"""

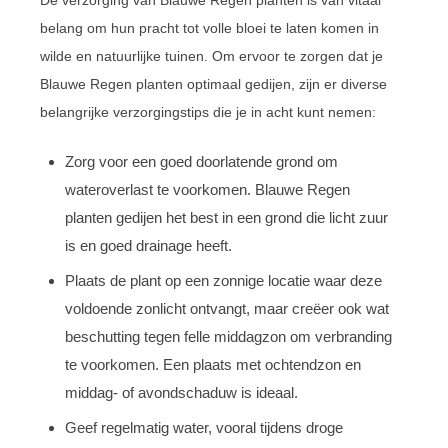
belang om hun pracht tot volle bloei te laten komen in
wilde en natuurlijke tuinen. Om ervoor te zorgen dat je
Blauwe Regen planten optimaal gedijen, zijn er diverse
belangrijke verzorgingstips die je in acht kunt nemen:
Zorg voor een goed doorlatende grond om
wateroverlast te voorkomen. Blauwe Regen
planten gedijen het best in een grond die licht zuur
is en goed drainage heeft.
Plaats de plant op een zonnige locatie waar deze
voldoende zonlicht ontvangt, maar creëer ook wat
beschutting tegen felle middagzon om verbranding
te voorkomen. Een plaats met ochtendzon en
middag- of avondschaduw is ideaal.
Geef regelmatig water, vooral tijdens droge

"""

[WHAT IS NEEDED] Copy the lines above word for word, leaving out the pictures.

[ANSWER BOX]
belang om hun pracht tot volle bloei te laten komen in
wilde en natuurlijke tuinen. Om ervoor te zorgen dat je
Blauwe Regen planten optimaal gedijen, zijn er diverse
belangrijke verzorgingstips die je in acht kunt nemen:
Zorg voor een goed doorlatende grond om
wateroverlast te voorkomen. Blauwe Regen
planten gedijen het best in een grond die licht zuur
is en goed drainage heeft.
Plaats de plant op een zonnige locatie waar deze
voldoende zonlicht ontvangt, maar creëer ook wat
beschutting tegen felle middagzon om verbranding
te voorkomen. Een plaats met ochtendzon en
middag- of avondschaduw is ideaal.
Geef regelmatig water, vooral tijdens droge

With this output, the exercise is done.